Search the records below for the word "Instruction", then return every line where it appears.
(Data Opens)
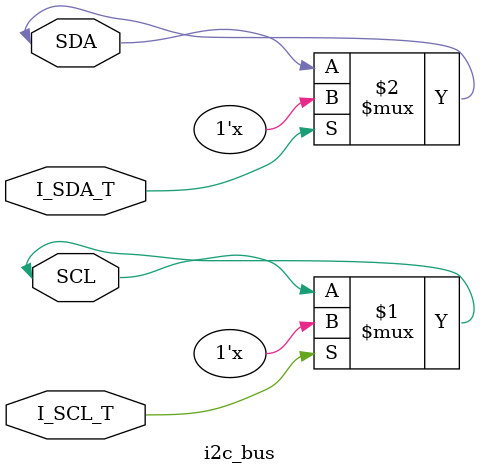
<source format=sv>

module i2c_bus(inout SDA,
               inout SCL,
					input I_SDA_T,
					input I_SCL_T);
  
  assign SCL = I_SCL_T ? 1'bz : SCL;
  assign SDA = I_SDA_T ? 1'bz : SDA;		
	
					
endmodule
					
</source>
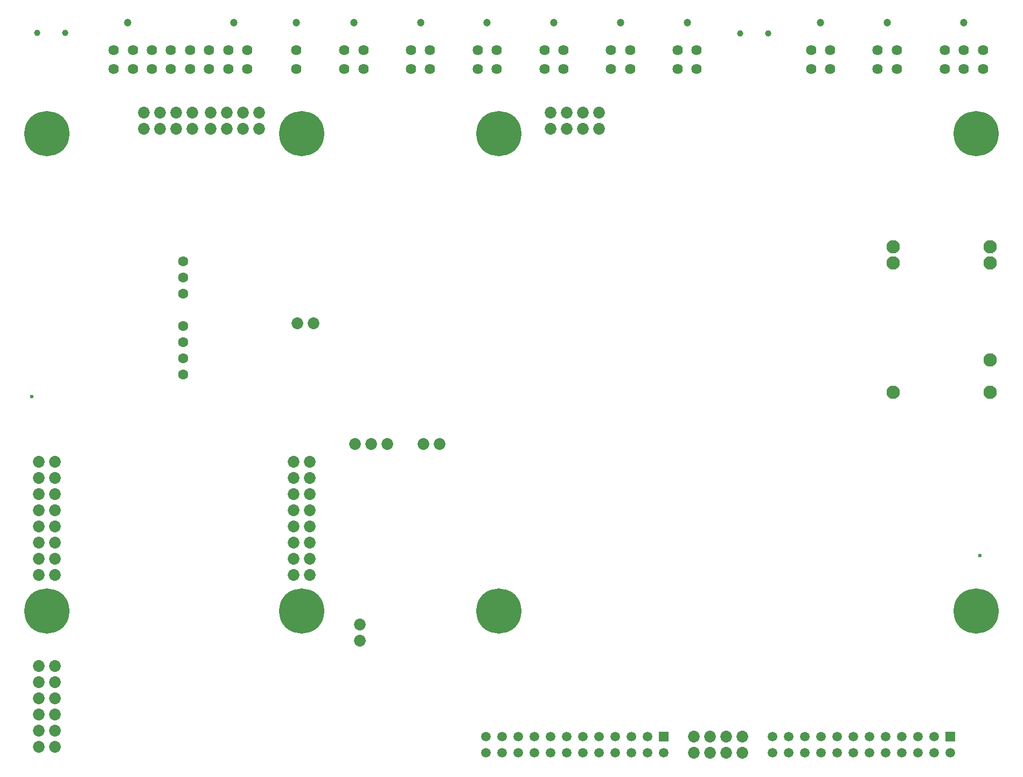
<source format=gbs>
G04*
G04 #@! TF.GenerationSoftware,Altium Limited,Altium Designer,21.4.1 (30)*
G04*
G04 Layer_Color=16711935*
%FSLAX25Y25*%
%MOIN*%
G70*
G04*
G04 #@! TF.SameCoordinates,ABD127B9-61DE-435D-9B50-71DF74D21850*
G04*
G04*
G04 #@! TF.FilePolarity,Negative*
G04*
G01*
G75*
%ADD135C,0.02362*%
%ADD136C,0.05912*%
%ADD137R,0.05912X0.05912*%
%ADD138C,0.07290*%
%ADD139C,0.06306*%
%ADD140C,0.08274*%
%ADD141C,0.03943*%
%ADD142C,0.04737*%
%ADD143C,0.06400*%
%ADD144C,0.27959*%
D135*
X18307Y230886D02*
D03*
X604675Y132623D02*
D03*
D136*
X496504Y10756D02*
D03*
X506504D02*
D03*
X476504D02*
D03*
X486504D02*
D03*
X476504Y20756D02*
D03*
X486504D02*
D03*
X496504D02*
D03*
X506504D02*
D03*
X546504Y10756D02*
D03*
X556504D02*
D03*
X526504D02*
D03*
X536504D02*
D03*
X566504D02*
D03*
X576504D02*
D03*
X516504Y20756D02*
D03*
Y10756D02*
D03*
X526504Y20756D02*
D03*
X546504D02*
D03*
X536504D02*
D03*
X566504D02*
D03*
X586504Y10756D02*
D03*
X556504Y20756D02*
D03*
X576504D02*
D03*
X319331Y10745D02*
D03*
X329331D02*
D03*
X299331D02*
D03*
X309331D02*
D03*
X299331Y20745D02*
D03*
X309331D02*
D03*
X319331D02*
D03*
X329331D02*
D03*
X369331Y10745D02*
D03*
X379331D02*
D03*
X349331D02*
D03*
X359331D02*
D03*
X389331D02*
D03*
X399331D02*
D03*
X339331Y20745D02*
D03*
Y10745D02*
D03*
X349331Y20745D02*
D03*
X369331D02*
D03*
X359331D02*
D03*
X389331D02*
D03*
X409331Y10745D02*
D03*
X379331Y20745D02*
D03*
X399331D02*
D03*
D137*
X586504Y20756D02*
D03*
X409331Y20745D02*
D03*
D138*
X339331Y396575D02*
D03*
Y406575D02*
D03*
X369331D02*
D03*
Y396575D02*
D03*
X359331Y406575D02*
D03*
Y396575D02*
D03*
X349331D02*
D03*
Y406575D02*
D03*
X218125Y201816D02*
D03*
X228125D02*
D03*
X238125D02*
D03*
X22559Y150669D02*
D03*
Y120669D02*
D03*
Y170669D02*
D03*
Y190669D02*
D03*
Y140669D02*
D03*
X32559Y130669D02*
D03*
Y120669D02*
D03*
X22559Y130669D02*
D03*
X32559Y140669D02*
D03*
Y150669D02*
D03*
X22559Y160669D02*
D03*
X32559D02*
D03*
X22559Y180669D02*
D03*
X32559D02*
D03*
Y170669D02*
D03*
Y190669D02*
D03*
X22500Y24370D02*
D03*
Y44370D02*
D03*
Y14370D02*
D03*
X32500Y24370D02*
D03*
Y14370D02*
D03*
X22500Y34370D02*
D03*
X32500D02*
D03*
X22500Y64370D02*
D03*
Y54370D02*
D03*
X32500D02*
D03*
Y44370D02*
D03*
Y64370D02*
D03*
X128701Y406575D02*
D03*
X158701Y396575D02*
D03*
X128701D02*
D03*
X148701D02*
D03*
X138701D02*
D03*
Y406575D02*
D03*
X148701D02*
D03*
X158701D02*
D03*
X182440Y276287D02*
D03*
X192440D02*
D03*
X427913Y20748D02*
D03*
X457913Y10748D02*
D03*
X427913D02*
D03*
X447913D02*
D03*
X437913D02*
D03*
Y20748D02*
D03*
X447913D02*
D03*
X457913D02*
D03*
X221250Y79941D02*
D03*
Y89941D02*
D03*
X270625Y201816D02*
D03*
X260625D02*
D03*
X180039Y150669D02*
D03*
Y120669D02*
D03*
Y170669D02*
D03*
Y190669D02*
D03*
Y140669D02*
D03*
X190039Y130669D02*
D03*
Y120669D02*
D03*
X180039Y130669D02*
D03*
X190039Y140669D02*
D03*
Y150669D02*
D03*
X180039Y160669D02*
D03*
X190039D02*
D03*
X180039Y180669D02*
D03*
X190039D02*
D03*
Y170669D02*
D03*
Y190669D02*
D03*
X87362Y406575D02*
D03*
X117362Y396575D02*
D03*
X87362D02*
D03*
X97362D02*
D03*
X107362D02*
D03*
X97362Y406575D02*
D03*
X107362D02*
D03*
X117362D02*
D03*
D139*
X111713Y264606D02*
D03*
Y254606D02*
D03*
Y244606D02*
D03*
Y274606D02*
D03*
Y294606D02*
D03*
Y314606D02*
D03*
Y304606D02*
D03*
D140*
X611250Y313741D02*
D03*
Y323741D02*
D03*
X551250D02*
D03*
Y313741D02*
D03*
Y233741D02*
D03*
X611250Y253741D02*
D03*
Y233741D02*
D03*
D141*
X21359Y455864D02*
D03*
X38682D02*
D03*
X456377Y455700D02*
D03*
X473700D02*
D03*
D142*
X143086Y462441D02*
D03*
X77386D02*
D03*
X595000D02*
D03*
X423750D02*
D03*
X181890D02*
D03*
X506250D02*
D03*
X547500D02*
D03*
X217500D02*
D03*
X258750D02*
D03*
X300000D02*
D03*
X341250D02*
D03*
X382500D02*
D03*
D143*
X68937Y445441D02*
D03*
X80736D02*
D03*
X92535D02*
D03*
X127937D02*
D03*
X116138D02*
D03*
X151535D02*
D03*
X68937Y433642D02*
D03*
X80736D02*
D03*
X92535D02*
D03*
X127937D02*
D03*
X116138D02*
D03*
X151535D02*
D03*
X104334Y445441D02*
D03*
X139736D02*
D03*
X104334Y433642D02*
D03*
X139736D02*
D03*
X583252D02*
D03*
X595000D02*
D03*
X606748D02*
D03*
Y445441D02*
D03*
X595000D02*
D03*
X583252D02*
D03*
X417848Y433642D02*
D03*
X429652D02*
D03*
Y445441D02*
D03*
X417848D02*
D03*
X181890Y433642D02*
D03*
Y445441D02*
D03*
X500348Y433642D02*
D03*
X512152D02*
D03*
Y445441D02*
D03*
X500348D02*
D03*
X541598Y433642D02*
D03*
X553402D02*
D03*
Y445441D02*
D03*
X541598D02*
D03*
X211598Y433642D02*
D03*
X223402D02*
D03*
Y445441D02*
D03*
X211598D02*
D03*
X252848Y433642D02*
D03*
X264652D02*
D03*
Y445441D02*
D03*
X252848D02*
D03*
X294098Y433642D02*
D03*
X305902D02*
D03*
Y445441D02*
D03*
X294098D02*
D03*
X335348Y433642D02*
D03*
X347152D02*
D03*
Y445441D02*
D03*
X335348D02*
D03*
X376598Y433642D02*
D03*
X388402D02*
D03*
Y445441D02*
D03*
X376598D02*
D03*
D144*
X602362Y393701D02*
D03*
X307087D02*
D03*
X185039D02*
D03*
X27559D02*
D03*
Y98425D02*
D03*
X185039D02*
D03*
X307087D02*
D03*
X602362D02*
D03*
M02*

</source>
(Data Closes)
(Data Opens)
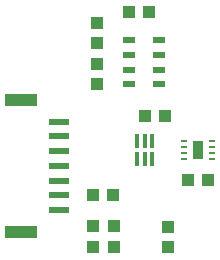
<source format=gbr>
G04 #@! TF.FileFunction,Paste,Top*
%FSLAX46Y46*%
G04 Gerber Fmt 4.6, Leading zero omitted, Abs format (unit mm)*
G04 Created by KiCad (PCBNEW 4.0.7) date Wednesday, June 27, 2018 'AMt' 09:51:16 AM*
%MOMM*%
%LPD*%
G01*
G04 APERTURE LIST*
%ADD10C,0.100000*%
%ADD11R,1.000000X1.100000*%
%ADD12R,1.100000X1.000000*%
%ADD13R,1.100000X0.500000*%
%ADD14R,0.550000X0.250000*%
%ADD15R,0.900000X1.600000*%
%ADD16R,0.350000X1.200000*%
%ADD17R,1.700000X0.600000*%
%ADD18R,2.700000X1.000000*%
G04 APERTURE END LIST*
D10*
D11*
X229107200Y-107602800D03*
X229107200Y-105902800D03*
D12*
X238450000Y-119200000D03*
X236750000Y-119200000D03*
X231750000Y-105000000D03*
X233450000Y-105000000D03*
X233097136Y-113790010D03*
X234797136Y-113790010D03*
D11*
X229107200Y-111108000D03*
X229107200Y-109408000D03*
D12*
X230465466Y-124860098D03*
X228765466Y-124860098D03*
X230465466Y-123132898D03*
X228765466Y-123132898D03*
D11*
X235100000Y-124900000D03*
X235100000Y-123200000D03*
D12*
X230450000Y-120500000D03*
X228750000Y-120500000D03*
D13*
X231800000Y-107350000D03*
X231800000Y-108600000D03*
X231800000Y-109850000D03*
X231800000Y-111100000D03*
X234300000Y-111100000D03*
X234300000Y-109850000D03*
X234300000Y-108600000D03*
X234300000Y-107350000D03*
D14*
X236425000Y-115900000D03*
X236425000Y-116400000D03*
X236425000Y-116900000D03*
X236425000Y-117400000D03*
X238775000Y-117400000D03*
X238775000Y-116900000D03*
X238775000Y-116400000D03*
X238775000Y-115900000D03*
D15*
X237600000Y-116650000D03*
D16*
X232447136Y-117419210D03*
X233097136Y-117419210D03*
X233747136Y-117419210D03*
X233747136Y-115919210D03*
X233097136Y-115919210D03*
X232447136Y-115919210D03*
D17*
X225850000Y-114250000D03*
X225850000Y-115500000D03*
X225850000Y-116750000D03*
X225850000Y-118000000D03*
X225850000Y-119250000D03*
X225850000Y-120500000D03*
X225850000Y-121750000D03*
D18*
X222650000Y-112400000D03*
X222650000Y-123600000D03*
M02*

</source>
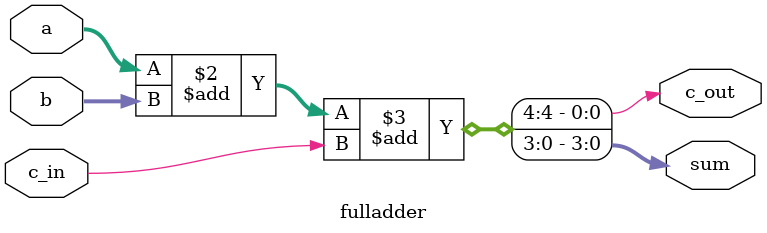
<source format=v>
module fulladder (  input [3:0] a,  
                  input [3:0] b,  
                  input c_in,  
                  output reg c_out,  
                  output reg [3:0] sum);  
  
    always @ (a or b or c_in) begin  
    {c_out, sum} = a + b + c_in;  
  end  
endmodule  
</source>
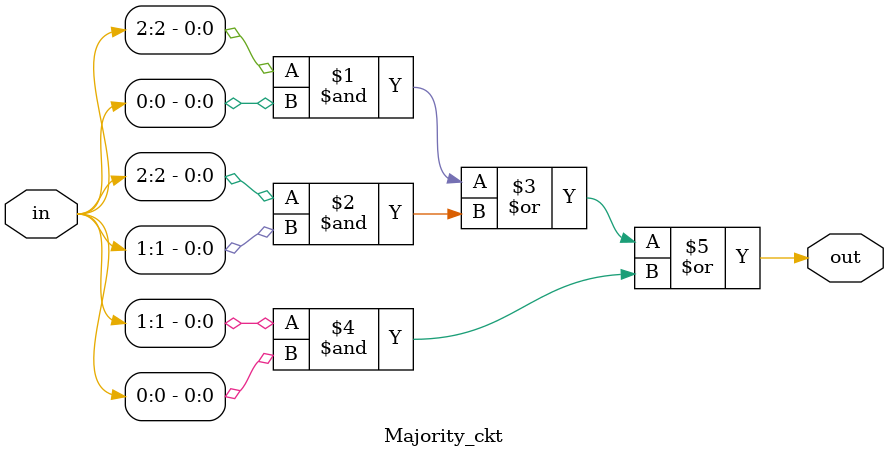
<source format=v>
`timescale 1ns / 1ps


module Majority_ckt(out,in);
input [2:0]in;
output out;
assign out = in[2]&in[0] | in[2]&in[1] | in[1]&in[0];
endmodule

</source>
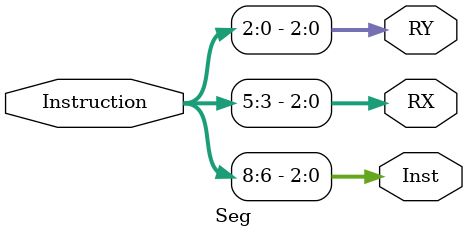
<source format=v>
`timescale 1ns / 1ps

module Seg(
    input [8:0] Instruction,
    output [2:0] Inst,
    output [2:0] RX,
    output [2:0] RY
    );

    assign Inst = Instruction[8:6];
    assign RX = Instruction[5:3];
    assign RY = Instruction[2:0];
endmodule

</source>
(Data Closes)
(Data Opens)
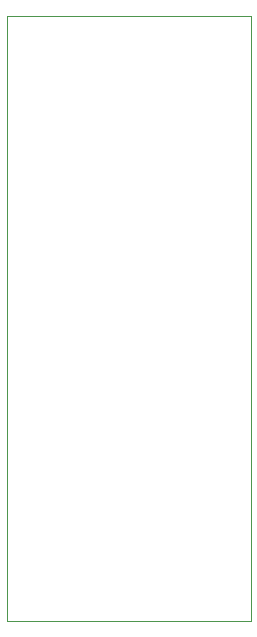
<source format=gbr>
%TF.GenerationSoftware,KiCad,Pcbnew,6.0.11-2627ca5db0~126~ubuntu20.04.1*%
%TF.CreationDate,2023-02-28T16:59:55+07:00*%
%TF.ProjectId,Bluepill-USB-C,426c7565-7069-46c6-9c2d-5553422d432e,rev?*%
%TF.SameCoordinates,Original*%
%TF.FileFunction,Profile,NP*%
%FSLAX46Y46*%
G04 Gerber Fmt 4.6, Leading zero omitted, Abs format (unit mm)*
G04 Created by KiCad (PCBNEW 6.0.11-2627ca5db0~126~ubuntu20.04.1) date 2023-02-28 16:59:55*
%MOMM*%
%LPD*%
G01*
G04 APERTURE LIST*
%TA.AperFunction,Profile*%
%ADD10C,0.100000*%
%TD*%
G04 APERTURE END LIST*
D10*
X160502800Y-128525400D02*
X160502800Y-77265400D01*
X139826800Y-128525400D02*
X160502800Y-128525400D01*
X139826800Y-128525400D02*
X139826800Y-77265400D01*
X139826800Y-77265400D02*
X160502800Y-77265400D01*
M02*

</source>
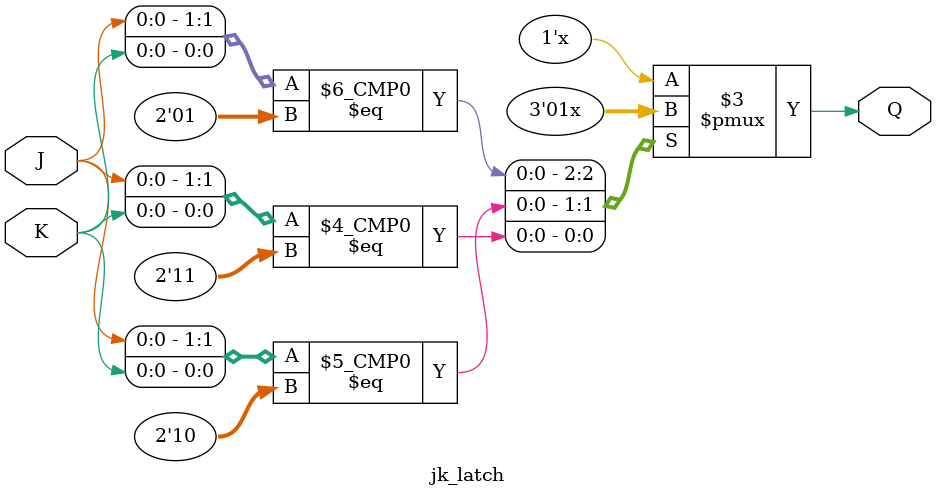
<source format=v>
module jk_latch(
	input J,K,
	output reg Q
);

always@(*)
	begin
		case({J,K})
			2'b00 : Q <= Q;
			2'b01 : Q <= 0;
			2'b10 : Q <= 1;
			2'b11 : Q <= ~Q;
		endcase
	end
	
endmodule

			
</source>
(Data Closes)
Your response:
    input [8:0] Instruction,
    assign Inst = Instruction[8:6];
    assign RX = Instruction[5:3];
    assign RY = Instruction[2:0];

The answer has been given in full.